Preserve beach access

3/15/2005

BODIES of water, whether lakes, rivers, the Great Lakes, or the oceans, are public recreation resources that should be enjoyed by all who obey the laws and respect private property. However, because not everyone is fortunate enough to own waterfront property, the public's right of access to the narrow strip of land between the normal high-water mark and the water's edge must be protected.

A case testing that proposition is now before the Michigan Supreme Court, and it will be watched by property owners and the public in Ohio and many other states as well. In Michigan the presumption has been that people can stroll along the Great Lakes shoreline as long as they respect lake front owners' privacy by staying near the water's edge.

Speaking for state government, Attorney General Mike Cox, supports beach walkers, urging the court to allow access to the public in beach ares where wave action has created "wet sand or soil."

In Ohio some lawmakers have attempted to strip the state Department of Natural Resources of its control over public access areas along Lake Erie and to allow lake front property owners to fence off or otherwise deprive beach walkers of such access. This is a distorted version of the argument against "takings," defined as regulations or actions of state authorities to limit property owners' "rights."

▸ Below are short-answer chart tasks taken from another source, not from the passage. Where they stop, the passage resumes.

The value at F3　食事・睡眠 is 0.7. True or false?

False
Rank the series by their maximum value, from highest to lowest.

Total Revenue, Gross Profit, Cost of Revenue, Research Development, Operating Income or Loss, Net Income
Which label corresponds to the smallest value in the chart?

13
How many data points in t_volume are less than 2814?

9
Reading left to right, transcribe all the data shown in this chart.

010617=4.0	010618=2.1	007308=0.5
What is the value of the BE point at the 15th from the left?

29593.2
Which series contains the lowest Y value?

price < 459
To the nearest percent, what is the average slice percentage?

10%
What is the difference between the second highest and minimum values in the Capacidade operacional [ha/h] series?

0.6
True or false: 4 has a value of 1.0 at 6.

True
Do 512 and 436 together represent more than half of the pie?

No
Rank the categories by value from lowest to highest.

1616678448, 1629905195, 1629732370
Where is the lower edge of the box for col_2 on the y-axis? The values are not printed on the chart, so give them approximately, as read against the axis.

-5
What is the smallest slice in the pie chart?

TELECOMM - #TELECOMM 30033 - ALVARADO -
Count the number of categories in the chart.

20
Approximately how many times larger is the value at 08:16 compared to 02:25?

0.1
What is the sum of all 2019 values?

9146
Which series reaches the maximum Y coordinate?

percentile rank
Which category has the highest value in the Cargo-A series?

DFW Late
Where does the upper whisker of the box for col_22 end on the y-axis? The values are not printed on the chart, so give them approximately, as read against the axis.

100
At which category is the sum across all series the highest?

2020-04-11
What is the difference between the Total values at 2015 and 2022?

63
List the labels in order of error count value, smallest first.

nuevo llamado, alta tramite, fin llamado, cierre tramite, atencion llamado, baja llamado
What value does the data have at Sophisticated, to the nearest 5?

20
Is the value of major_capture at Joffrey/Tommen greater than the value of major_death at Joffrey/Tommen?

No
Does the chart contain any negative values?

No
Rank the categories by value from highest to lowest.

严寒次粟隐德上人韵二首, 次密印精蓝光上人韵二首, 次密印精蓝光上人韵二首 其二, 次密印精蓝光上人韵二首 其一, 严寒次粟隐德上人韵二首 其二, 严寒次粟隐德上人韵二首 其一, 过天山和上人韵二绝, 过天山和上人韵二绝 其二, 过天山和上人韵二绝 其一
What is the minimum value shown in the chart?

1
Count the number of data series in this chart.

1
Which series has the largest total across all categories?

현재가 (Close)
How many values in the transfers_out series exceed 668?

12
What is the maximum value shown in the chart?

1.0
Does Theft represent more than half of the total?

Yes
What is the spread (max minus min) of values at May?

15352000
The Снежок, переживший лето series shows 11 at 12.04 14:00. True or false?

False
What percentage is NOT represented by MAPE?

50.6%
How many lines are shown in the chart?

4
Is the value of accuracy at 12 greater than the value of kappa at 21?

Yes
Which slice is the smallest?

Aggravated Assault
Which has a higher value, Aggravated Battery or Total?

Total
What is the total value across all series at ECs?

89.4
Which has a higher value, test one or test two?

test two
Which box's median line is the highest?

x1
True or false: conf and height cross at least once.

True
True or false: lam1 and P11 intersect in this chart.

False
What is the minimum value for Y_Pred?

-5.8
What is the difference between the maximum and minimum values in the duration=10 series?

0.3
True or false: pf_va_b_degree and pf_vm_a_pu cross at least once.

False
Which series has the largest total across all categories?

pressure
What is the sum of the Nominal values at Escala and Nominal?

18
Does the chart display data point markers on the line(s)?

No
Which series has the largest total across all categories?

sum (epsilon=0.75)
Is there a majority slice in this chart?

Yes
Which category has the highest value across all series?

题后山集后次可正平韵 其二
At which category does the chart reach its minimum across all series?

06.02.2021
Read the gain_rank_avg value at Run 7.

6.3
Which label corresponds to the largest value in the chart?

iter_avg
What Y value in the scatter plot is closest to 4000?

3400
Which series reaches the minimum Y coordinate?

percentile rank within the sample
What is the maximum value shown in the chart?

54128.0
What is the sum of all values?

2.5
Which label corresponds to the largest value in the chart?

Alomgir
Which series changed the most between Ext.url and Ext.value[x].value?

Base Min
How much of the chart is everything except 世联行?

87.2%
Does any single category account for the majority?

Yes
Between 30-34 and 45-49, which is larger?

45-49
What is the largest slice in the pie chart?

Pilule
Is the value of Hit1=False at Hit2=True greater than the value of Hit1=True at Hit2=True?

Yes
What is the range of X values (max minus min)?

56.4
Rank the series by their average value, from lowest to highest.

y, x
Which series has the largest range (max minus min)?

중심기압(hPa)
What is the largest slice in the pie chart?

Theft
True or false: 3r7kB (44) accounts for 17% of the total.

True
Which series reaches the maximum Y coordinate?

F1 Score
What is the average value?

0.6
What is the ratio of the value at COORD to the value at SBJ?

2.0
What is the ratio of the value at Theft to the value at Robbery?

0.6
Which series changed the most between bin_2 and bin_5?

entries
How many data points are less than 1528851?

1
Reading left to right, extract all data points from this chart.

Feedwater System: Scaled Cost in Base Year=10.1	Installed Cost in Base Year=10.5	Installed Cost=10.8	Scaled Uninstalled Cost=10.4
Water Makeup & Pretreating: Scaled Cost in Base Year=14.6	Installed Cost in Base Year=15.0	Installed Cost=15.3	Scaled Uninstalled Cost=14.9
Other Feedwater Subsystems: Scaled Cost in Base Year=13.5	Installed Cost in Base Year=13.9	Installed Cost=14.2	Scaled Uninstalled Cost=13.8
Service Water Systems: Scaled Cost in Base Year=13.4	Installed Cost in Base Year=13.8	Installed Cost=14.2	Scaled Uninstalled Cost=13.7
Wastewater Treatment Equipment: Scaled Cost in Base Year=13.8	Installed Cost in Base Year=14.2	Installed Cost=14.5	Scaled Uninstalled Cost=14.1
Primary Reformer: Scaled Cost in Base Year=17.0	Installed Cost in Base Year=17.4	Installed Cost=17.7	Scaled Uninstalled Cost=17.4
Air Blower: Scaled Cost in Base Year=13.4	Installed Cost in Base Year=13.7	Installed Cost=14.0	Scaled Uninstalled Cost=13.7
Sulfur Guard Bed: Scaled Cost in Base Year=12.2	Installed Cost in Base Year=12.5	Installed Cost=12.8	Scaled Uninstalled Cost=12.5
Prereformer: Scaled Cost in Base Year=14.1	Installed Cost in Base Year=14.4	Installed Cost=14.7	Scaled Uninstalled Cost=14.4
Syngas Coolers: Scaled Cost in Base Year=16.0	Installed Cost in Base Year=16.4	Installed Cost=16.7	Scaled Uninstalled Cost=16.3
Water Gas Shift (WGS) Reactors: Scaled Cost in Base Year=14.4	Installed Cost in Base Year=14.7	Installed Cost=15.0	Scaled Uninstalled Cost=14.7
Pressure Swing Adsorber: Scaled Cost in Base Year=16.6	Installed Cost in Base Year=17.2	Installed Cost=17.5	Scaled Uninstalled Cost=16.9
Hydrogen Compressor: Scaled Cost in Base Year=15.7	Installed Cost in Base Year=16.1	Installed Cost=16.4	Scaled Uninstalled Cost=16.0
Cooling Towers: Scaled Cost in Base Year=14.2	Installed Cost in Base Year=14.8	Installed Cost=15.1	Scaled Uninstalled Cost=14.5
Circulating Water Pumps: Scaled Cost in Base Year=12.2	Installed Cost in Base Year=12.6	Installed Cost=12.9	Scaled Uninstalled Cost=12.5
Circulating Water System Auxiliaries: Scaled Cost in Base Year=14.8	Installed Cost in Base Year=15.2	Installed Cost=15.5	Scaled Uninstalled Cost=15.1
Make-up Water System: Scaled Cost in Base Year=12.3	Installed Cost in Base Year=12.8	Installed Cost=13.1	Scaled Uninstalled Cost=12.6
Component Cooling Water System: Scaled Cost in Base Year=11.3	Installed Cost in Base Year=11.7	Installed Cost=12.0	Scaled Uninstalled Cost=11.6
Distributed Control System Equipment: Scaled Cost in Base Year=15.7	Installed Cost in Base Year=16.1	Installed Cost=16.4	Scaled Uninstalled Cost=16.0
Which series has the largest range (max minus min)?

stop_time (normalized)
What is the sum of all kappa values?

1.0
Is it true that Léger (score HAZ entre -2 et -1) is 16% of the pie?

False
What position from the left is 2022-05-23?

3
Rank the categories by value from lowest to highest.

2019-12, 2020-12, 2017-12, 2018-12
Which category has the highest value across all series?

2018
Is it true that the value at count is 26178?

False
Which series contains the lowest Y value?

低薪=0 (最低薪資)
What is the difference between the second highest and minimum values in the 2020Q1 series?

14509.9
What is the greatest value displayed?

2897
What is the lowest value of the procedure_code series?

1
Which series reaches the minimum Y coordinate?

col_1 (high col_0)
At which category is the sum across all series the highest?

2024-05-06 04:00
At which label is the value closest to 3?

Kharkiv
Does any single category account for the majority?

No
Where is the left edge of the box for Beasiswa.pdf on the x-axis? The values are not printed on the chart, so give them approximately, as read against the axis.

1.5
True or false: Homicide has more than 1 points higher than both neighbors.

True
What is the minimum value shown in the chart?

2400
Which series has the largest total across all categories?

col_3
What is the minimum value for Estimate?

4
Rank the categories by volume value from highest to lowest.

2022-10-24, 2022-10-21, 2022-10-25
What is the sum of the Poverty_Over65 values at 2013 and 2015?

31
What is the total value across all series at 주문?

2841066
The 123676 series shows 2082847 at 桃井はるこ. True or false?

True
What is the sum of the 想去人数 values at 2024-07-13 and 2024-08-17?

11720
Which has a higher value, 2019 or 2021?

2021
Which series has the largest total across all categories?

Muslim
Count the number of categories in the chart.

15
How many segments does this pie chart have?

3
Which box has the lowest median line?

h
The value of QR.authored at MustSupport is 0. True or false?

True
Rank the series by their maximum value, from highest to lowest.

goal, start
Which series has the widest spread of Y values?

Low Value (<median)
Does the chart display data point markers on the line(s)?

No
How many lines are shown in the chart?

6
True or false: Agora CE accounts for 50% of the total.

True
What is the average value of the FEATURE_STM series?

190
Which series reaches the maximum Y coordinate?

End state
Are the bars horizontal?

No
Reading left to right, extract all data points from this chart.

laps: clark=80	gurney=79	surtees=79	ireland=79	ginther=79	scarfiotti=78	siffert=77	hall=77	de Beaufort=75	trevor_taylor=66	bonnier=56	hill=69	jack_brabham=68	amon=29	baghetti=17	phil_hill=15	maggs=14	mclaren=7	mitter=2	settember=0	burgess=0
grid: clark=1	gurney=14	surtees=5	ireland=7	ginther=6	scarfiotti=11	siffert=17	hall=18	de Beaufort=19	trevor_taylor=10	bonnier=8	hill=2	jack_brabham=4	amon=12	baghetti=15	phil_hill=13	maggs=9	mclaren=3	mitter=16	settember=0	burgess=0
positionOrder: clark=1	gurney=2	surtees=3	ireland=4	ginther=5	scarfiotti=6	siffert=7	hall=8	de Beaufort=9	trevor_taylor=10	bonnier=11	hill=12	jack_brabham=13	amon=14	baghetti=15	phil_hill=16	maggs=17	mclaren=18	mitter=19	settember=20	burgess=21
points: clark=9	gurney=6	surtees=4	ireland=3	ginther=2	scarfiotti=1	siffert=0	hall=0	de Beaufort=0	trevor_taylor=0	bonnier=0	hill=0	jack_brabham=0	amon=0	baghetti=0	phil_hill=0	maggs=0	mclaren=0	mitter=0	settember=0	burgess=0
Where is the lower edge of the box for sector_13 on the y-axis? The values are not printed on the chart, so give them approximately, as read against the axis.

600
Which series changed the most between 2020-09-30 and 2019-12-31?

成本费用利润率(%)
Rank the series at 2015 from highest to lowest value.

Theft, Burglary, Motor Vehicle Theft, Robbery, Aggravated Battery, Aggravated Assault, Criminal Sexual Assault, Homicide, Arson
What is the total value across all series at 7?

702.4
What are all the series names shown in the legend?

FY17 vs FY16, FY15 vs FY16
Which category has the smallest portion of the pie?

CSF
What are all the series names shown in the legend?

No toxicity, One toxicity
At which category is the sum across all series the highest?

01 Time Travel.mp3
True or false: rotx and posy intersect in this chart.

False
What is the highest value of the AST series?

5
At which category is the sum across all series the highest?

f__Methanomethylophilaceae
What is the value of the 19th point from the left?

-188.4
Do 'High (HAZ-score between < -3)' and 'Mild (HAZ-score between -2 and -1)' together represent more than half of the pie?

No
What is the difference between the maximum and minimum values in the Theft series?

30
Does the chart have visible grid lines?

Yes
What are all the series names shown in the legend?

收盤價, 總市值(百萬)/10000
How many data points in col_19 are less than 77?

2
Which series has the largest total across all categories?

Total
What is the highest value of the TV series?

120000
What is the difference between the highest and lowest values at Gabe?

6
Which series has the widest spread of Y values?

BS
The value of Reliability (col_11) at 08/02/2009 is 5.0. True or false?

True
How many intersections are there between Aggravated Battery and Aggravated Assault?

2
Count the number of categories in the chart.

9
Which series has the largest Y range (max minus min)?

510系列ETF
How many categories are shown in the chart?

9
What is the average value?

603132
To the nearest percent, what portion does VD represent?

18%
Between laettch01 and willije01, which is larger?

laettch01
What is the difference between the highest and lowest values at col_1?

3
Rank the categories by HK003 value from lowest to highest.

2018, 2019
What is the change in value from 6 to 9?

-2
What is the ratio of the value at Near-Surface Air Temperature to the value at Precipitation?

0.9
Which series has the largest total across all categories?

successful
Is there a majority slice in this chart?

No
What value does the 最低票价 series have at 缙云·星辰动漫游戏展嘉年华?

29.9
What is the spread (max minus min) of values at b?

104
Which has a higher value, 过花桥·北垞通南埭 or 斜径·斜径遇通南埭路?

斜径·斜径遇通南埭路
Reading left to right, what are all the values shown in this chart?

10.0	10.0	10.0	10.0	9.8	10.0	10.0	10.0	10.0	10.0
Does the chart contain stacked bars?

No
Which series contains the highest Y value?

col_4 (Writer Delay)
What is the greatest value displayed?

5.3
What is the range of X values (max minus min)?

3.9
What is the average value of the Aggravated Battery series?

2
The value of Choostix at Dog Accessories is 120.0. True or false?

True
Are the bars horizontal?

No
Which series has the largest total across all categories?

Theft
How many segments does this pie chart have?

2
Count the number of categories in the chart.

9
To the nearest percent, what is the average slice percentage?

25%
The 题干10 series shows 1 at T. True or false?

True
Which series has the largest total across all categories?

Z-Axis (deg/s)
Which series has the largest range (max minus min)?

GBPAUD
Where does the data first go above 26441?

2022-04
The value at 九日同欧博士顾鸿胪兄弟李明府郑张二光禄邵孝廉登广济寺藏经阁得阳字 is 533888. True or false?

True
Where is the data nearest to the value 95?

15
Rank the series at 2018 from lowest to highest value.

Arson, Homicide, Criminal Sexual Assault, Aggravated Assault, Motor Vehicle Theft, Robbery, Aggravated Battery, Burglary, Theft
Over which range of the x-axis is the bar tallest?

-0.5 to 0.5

If a lake lies entirely on private land, that might be one aspect of this complex issue. But most property owners hold tracts of varying sizes on larger bodies of water that are the property of the public, which is free to swim, fish, or engage in other water recreation.

This strongly implies access to the narrow strip of beach at the water's edge that has long been defined as public. The doctrine going back some 14 centuries in common law, and stemming from the Roman code of Justinian in the 6th century, holds that property owners own neither the beach nor the water in front of their property.

To suppose otherwise creates an almost impossible situation. Lake property owners, like any member of the public, would be quick to appeal to public agencies to prevent discharges of pollutants into the water in front of their homes or public beaches, and no sensible person would regard such bodies of water as the "property" of those who happen to hold title to lots or tracts adjoining them.

Some cities and states, including parts of Florida and Hawaii, are sensitive to the public-access issue. Ohio lawmakers, responsive to vocal groups of property owners, have sought to accommodate their desires to fence off beach property or place other obstacles in the way of walkers. It is intolerable that in the Great Lakes states of Michigan and Ohio, public access to beaches should be restricted because of misguided and often misleading efforts by property owners, and we believe the Michigan Supreme Court should strongly rule in that direction.

What has been done in years past cannot readily be undone. But if we were to start over again, it would be inconceivable that a property owner would be allowed to put up no-trespassing signs on the beach or shoreline of what is so evidently a public, not a private, resource.